Big Data is a compilation of data massive in volume and increasing exponentially. Yes, Data analysts can receive Big Data to work on. All types of Data Analytics – diagnostic, descriptive, prescriptive, and predictive- employ big data to solve different business problems. Data Analysts require Tableau for the visualization of Big Data.
Q7: Are team collaboration skills needed for Data Analysts?
Definitely, Communication is a fundamental soft skill for a data analyst when collaborating with your team. Suppose you are meeting with your business stakeholders; being an active listener would assist you in understanding their expectations. You can get different projects to work with a team that can require you to present a complicated technical matter to non-technical colleagues. Collaboration skills are an essential part of soft skills.
Q8: What type of qualifications or certifications do Data Analysts need?
A technical or coding background is not essential to becoming a Data Analyst. You don’t require a particular qualification or certification to work as a data analyst; it’s purely a skill-based job profile. You can become a Data Analyst if you have the above practical skills.

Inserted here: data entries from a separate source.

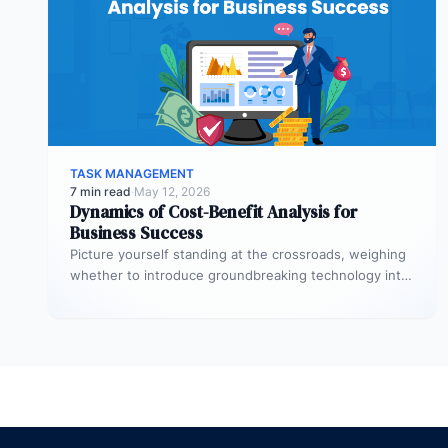
TASK MANAGEMENT
7 min read
·
May 12, 2026
Dynamics of Cost-Benefit Analysis for
Business Success
Picture yourself standing at the crossroads, weighing
whether to introduce groundbreaking technology into
your startup or to initiate a significant…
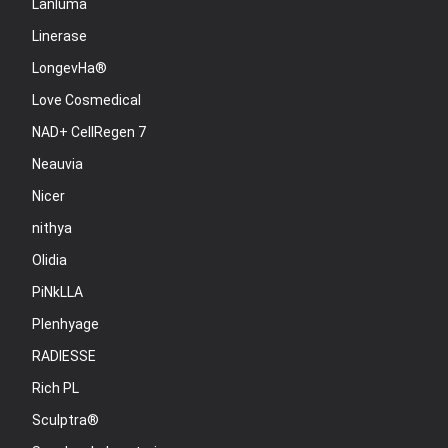
Lanluma
Linerase
LongevHa®
Love Cosmedical
NAD+ CellRegen 7
Neauvia
Nicer
nithya
Olidia
PiNkLLA
Plenhyage
RADIESSE
Rich PL
Sculptra®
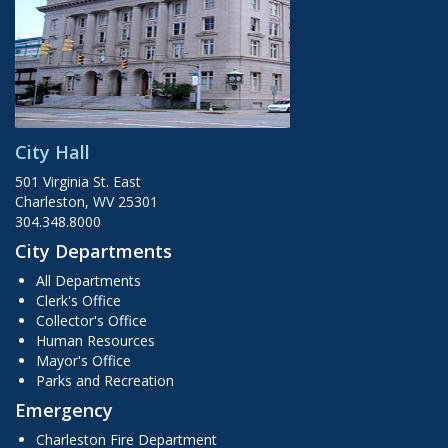
City Hall
501 Virginia St. East
Charleston, WV 25301
304.348.8000
City Departments
All Departments
Clerk's Office
Collector's Office
Human Resources
Mayor's Office
Parks and Recreation
Emergency
Charleston Fire Department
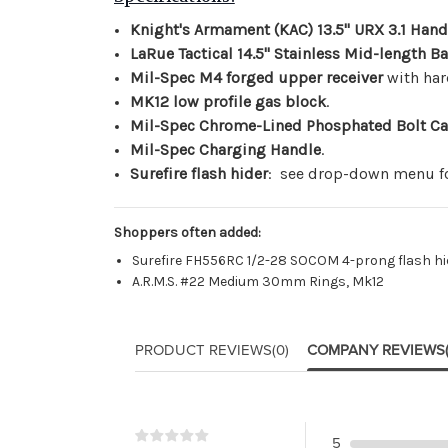
Knight's Armament (KAC) 13.5" URX 3.1 Han
LaRue Tactical 14.5" Stainless Mid-length Ba
Mil-Spec M4 forged upper receiver
with har
MK12 low profile gas block
.
Mil-Spec Chrome-Lined Phosphated Bolt Ca
Mil-Spec Charging Handle
.
Surefire flash hider
: see drop-down menu fo
Shoppers often added:
Surefire FH556RC 1/2-28 SOCOM 4-prong flash hi
A.R.M.S. #22 Medium 30mm Rings, Mk12
PRODUCT REVIEWS
(0)
COMPANY REVIEWS
5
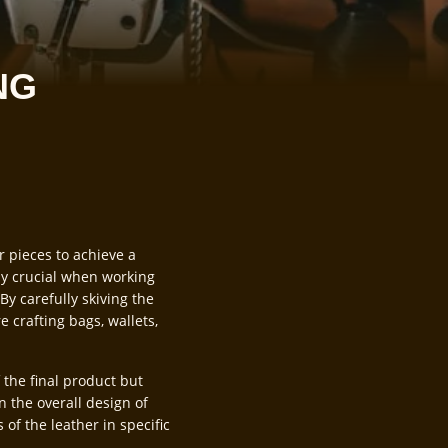
NG
r pieces to achieve a
ly crucial when working
By carefully skiving the
 crafting bags, wallets,
 the final product but
in the overall design of
 of the leather in specific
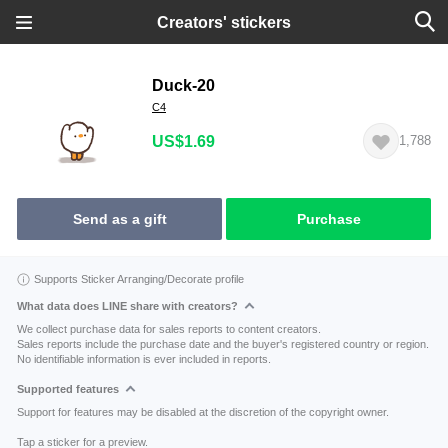
Creators' stickers
Duck-20
C4
US$1.69
1,788
Send as a gift
Purchase
Supports Sticker Arranging/Decorate profile
What data does LINE share with creators?
We collect purchase data for sales reports to content creators.
Sales reports include the purchase date and the buyer's registered country or region.
No identifiable information is ever included in reports.
Supported features
Support for features may be disabled at the discretion of the copyright owner.
Tap a sticker for a preview.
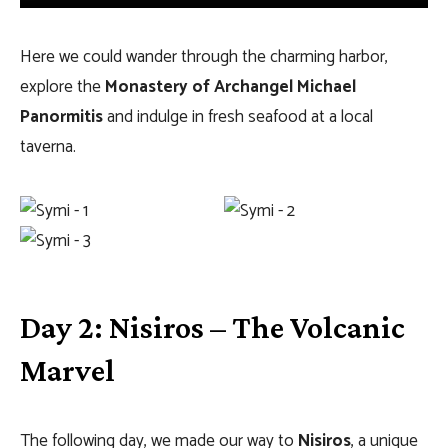
Here we could wander through the charming harbor,
explore the
Monastery of Archangel Michael
Panormitis
and indulge in fresh seafood at a local
taverna.
Day 2: Nisiros – The Volcanic
Marvel
The following day, we made our way to
Nisiros
, a unique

Many organizations or educational institutions offer data Analysts online/offline courses with live projects to help you become a certified data Analyst. You can participate in boot camps to gain practical experience.
A bachelor’s degree is the lowest educational eligibility to become a data analyst. It’s advantageous if you hold a bachelor’s/Master’s degree in finance, computer science, economics, statistics, and mathematics, which develops analytical skills. Different sectors can set their eligibility criteria depending on the requirement.